Se hicieron algunos arrestos, pero no se descubrió al criminal. Sin embargo, la epidemia de robos concluyó, y con el tiempo se olvidó el asunto.

Creo conveniente exponer ahora los hechos que me relató Juan mucho tiempo después, en el último año de su vida, cuando la feliz colonia no había sido descubierta por el mundo «civilizado». Yo tenía ya la intención de escribir su biografía, y el hábito de anotar enseguida cualquier incidente o conversación algo interesantes. Puedo, por lo tanto, relatar el crimen casi con las palabras de Juan.

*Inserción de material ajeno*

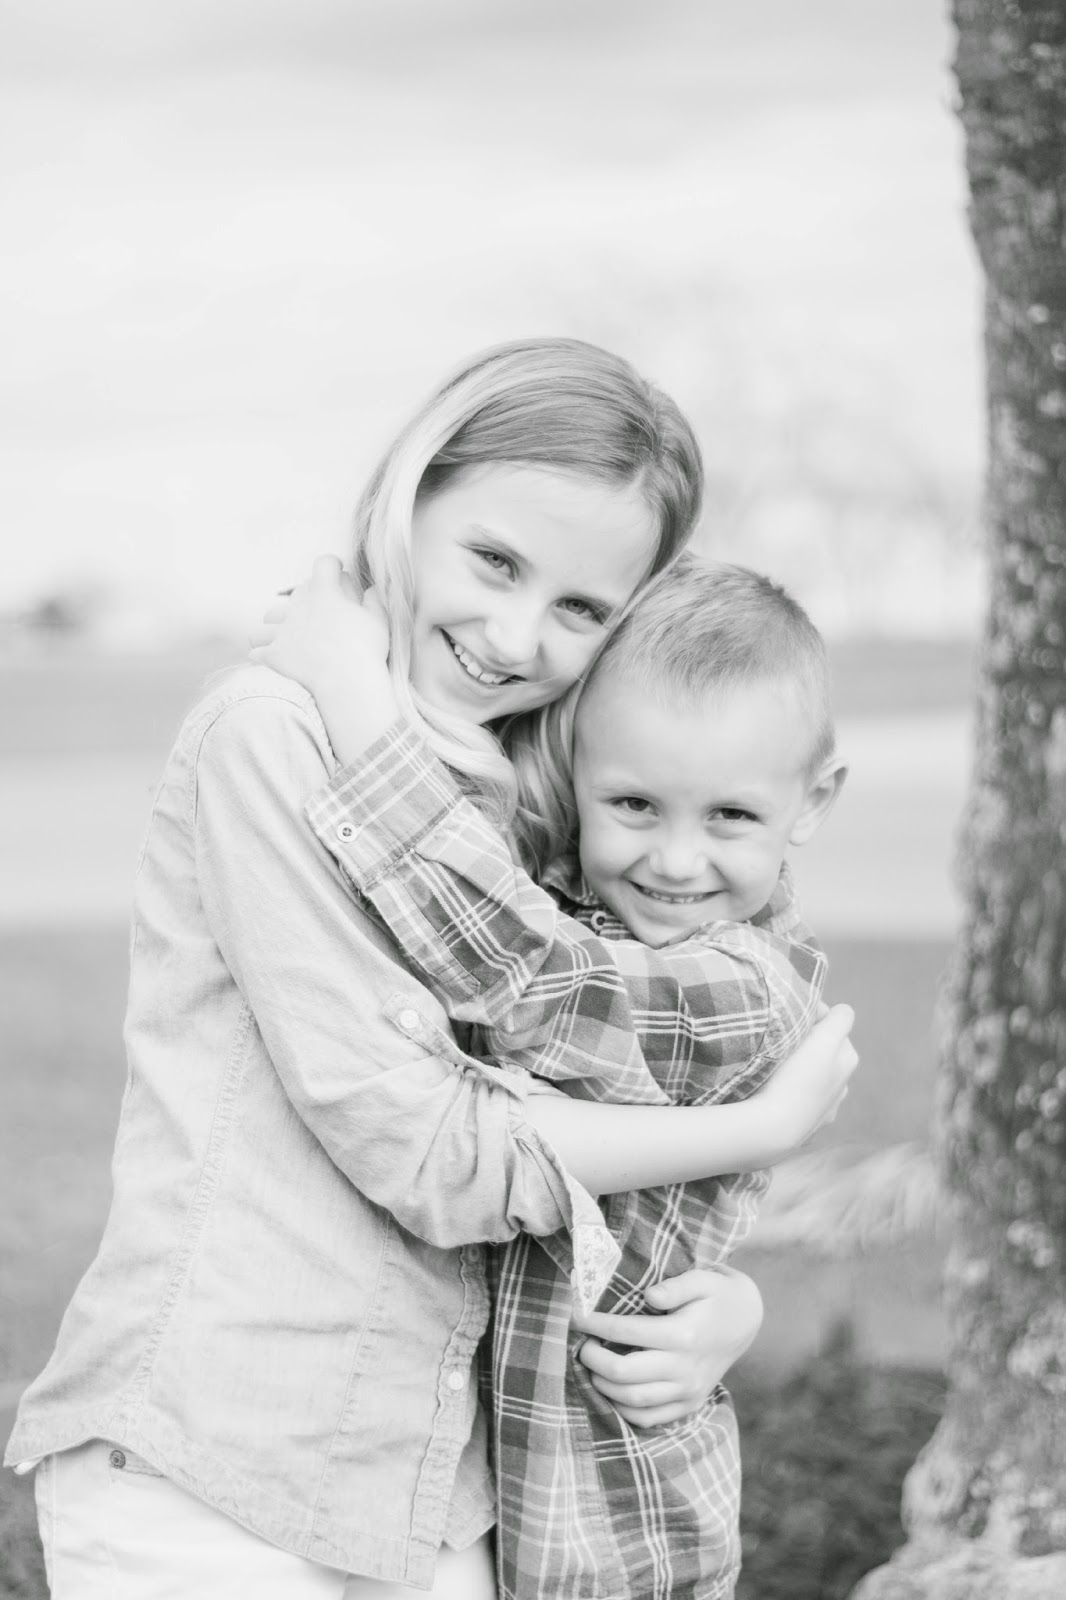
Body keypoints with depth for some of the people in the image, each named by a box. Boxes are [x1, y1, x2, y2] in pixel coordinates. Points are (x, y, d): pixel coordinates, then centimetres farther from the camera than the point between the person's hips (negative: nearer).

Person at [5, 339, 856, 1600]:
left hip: (425, 1491, 7)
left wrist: (722, 1294, -5)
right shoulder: (273, 728, -12)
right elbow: (424, 1148, -15)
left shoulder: (521, 803, 12)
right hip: (198, 1487, -7)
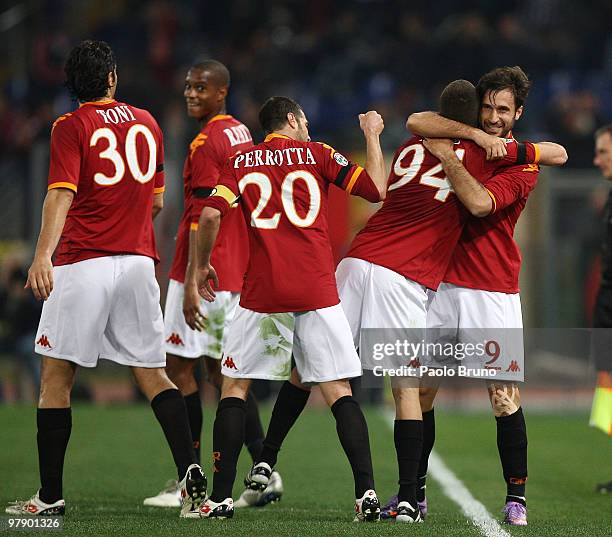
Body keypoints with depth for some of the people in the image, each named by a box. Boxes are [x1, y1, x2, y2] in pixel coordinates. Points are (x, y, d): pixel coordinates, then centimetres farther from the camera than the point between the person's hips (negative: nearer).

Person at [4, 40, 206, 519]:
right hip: (138, 260, 4)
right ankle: (191, 474, -10)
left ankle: (51, 495, 2)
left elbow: (62, 194, -16)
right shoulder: (146, 122, 13)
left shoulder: (72, 126, -2)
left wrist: (43, 254, -25)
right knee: (153, 376, 7)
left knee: (56, 377, 2)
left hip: (84, 261, -4)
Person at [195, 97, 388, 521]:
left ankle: (221, 497, 4)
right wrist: (372, 136, 17)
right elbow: (376, 190, 3)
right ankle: (367, 493, -7)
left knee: (234, 388, 10)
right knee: (338, 390, 3)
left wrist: (202, 265, 12)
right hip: (317, 292, 0)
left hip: (263, 292, 0)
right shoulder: (316, 153, 7)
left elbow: (211, 215, -3)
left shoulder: (241, 162, 10)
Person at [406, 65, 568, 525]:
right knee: (418, 389, 1)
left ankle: (516, 498, 3)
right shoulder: (463, 138, 10)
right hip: (441, 282, 3)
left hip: (494, 293, -3)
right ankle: (414, 491, 13)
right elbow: (416, 122, -7)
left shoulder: (523, 166, -3)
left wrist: (447, 156, -16)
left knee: (505, 398, -7)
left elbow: (479, 203, -19)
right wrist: (476, 135, -15)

—En aquellos días yo estaba muy confundido —me dijo Juan—. Me sabía distinto de todos los seres humanos, aunque ignoraba hasta qué punto. No sabía qué hacer con mi vida. Adivinaba, sí, que me encontraría muy pronto ante una temible alternativa, y que debía estar preparado. Además, recuerdo, yo era todavía un niño, y tenía el gusto infantil por lo melodramático, junto con una astucia y una decisión propias de un adulto.

»Quizás no comprendas mi confusión de ese entonces. Al fin y al cabo tu mente no funciona como la mía. Pero imagínatelo así si quieres: me encontraba en un mundo desconcertante. Habían creado a mi alrededor un vasto sistema de ideas y conocimiento que, yo veía con claridad, era totalmente erróneo. Aunque bastante útil desde un punto de vista práctico, como descripción del mundo era simplemente una locura. No logré en ese entonces descubrir la verdad. Era demasiado joven, y carecía de información y experiencia. Allí estaba yo, como en la oscuridad de una habitación extraña, tanteando entre objetos desconocidos. Y mientras, seguía sintiendo el frenético deseo de proseguir mi trabajo, aunque no sabía bien cuál era éste.